Can you tell us something about the challenges that journalists in Egypt face today?

Simply for doing their jobs, journalists in Egypt face censorship, arrest, imprisonment, and other forms of harassment. Since the 2013 coup, Egypt has transformed from a country where one or two journalists were in jail into one of the biggest jailers of journalists in the world.

Most Egyptian media today is state-aligned if not state-owned. I worked at and still contribute to Mada Masr, a bilingual site that is probably the most rigorous independent news source in the country. Its website is blocked in Egypt; you have to access it using a VPN (also often blocked!) or through mirror sites. Our office has been raided by secret police, and our editors have been arrested in their homes and held incommunicado. It is a very scary atmosphere to work in. And fear is an enemy to writing of all kinds, especially to journalism.
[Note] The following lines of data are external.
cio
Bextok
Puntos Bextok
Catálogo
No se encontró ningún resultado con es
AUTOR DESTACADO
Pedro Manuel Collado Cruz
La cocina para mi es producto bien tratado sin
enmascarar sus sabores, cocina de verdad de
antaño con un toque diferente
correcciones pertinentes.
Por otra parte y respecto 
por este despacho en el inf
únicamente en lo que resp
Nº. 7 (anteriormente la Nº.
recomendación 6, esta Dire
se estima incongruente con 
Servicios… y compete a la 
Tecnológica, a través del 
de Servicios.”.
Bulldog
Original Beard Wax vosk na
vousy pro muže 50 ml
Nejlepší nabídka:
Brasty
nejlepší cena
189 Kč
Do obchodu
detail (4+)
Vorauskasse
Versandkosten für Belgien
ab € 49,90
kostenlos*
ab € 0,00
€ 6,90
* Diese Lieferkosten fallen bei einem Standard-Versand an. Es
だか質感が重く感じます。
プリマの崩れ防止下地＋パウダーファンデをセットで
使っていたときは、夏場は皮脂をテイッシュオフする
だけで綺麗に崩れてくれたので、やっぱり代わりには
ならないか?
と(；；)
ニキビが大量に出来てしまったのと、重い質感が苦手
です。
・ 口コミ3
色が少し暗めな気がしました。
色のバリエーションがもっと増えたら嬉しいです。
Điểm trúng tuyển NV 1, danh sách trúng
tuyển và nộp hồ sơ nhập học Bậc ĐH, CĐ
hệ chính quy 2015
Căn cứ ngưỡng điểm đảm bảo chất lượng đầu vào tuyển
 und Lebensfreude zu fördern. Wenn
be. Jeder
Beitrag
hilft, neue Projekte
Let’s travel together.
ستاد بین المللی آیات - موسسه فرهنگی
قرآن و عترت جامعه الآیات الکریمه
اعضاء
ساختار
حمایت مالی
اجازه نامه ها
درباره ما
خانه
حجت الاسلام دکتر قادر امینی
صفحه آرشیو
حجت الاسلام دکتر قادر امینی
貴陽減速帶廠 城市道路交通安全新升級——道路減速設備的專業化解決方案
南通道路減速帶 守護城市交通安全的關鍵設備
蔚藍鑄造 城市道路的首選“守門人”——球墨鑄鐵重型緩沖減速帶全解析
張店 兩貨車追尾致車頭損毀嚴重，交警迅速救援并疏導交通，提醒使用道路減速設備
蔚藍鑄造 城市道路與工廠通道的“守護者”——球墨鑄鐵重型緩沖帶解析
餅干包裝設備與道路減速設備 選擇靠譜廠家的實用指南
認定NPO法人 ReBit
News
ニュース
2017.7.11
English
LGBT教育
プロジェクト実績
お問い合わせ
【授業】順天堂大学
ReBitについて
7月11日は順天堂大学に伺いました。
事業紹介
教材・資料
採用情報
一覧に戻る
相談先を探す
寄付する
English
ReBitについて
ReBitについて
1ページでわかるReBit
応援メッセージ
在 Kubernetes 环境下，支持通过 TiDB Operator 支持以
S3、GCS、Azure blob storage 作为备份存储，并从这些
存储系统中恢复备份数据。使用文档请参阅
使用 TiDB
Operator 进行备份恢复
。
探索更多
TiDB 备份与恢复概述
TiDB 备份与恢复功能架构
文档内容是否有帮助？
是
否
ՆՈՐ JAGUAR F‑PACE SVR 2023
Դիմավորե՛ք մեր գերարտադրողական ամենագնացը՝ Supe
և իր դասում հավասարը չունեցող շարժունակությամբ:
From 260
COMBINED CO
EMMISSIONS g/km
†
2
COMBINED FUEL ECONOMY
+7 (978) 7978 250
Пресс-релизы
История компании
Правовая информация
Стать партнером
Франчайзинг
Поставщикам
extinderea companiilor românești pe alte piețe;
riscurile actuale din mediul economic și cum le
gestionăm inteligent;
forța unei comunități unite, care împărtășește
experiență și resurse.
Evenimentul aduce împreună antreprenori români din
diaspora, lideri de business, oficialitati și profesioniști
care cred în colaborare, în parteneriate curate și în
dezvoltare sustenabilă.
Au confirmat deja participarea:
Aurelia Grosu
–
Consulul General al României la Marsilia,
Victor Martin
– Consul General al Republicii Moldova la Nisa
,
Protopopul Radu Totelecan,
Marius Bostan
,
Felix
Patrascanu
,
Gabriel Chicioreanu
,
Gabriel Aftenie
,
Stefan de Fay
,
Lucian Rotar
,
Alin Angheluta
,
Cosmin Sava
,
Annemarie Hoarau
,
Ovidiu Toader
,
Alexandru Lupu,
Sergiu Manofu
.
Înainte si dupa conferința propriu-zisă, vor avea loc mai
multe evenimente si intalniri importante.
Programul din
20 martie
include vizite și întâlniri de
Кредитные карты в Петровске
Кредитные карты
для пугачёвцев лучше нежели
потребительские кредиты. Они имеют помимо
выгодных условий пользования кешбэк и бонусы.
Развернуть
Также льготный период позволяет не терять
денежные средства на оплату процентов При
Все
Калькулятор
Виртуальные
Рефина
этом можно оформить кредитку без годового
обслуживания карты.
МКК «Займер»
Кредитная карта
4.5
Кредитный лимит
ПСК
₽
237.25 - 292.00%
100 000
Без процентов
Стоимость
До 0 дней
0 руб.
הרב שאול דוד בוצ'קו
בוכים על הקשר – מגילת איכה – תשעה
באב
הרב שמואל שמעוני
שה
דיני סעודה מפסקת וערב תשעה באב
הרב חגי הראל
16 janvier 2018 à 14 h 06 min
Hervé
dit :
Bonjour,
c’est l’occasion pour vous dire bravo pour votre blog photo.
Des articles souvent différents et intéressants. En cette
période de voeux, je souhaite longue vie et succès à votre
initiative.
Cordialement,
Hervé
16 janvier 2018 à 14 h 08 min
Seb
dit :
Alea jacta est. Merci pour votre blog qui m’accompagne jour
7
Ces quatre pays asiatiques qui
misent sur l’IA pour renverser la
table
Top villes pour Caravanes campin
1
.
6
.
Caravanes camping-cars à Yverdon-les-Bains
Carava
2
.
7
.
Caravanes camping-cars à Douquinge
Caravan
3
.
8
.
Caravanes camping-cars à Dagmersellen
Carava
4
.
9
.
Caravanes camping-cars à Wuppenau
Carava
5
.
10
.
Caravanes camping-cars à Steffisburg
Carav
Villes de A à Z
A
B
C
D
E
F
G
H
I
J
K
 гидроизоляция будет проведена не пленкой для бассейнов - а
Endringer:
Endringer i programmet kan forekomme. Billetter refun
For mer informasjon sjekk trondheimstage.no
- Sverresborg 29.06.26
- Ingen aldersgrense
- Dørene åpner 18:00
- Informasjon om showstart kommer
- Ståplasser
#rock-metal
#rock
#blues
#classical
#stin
Yet a small number of people continue to seize and maintain an embattled space in which they can write and publish through the darkest times, at great risk and cost.

People find ways of self-expression in any landscape: for instance, there was an explosion of satire in Egypt in the immediate postrevolutionary years. While the state has basically taken control of most film and television production, there remains something wild and ungoverned in the music scene. Without venerating any of this for its own sake, let me say that publishing in Arabic allows you to be part of those bigger social pulses.